Scompenso cardiaco: al via due studi per valutare l’efficacia di empagliflozin

Scompenso cardiaco: al via due studi per valutare l’efficacia di empagliflozin

redazione

Valutare l’efficacia di empagliflozin sulla capacità di svolgere attività fisica quotidiana, in persone con scompenso cardiaco, con o senza diabete di tipo 2.

È questo l’obiettivo di due trial clinici di fase III denominati EMPERIAL lanciati da Boehringer Ingelheim ed Eli Lilly and Company.

Gli studi EMPERIAL seguono gli studi EMPEROR, avviati a marzo 2017.

Mentre questi ultimi riguardano gli esiti di morbilità e mortalità, sul lungo termine, in soggetti con scompenso cardiaco, gli studi funzionali EMPERIAL indagheranno i possibili effetti benefici sulla capacità di svolgimento di attività fisica e sui sintomi dello scompenso cardiaco. 

«I sintomi dello scompenso cardiaco possono ripercuotersi significativamente sulla qualità di vita di chi ne è affetto.

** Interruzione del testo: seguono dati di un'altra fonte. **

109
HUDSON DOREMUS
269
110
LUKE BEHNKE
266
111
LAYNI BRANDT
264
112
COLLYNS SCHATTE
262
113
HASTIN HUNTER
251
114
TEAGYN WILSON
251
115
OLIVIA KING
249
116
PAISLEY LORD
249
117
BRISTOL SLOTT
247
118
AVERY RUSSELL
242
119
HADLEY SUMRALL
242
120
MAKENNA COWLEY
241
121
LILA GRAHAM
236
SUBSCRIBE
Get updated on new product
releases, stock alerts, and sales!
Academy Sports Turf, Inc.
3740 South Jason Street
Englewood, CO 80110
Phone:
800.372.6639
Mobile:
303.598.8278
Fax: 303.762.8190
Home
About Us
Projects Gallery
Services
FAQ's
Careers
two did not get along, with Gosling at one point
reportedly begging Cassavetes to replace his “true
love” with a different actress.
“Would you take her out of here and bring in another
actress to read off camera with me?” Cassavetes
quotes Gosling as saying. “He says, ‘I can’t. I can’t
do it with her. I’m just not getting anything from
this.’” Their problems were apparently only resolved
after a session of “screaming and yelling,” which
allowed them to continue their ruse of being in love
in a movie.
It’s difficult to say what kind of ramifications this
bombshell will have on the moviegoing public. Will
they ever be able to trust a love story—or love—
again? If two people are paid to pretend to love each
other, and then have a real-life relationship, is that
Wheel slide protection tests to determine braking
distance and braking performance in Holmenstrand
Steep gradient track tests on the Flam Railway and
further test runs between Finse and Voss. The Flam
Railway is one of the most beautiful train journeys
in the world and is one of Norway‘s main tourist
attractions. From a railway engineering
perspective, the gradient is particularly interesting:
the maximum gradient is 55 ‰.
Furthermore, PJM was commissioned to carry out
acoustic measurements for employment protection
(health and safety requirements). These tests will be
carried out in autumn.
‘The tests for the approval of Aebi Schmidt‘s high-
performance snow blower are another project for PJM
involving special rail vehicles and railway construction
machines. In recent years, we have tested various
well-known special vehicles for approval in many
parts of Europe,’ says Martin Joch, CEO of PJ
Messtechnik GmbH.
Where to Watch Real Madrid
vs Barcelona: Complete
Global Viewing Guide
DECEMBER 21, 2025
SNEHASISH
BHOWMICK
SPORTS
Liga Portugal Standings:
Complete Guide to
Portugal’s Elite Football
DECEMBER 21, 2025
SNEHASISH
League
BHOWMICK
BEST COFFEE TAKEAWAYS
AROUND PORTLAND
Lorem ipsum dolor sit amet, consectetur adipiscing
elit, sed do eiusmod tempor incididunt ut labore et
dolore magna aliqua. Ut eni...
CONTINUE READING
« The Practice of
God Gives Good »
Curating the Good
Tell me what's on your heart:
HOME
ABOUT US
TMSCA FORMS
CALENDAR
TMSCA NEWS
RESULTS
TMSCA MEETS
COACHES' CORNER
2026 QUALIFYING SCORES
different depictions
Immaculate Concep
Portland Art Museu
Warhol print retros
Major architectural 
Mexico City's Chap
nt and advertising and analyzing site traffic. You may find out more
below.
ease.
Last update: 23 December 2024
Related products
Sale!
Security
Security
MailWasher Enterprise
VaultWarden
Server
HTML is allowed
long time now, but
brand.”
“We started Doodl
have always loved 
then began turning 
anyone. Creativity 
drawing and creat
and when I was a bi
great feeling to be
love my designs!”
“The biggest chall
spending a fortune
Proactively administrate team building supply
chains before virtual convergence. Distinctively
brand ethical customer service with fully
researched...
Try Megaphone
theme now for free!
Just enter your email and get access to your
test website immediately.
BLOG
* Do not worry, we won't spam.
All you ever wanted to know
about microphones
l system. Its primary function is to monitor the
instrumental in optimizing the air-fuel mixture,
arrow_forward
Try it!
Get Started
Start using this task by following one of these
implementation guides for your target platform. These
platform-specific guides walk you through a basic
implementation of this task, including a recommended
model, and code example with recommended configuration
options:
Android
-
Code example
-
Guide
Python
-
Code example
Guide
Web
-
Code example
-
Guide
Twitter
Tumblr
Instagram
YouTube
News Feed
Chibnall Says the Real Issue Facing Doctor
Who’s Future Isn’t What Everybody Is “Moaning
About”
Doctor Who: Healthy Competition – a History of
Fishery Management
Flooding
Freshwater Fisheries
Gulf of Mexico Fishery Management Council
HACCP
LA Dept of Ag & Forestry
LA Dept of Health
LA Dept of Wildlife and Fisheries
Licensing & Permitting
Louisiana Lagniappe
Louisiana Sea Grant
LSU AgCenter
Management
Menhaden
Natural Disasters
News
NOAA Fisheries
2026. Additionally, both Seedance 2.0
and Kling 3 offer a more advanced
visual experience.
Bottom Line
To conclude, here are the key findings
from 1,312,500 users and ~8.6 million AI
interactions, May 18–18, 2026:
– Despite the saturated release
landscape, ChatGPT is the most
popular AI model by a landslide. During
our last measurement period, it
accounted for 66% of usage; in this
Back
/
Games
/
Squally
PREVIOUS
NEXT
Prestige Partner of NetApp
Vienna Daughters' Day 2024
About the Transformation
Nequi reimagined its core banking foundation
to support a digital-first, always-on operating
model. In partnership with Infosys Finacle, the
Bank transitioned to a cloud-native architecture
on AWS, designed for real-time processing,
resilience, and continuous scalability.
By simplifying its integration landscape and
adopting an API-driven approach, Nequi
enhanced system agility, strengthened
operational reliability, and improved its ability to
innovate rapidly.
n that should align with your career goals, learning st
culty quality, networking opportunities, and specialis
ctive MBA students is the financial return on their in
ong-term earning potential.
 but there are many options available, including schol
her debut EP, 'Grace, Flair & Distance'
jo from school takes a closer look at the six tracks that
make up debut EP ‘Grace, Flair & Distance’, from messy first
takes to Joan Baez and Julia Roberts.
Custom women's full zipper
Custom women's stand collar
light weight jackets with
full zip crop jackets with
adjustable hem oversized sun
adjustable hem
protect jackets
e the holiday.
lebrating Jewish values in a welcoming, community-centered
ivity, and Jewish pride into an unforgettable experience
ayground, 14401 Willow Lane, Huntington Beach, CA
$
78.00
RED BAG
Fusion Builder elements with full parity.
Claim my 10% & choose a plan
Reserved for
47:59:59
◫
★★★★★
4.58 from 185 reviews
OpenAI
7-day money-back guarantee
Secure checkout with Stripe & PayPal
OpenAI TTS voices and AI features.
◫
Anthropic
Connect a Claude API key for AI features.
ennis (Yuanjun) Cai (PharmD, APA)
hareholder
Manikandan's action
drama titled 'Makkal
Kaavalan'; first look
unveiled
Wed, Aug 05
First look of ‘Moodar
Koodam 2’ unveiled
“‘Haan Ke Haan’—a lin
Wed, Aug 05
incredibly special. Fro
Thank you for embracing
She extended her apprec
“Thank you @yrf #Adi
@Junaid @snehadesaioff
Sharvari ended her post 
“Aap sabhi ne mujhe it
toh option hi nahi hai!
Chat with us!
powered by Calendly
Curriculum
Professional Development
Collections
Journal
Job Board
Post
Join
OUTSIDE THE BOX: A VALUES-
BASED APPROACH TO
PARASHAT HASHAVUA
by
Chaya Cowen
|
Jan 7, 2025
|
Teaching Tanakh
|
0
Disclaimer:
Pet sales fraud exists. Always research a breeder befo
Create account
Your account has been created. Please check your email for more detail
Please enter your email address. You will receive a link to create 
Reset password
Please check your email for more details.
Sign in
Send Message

Oltre tre quarti dei pazienti, hanno, infatti, difficoltà a svolgere attività di routine», ha commentato Jeff Emmick, presidente, Sviluppo di Prodotto, Lilly Diabetologia. «Al momento le opzioni terapeutiche in grado di migliorare la vita quotidiana di chi convive con lo scompenso cardiaco cronico sono limitate. Siamo ansiosi di vedere se empagliflozin possa contribuire ad affrontare questo bisogno insoddisfatto».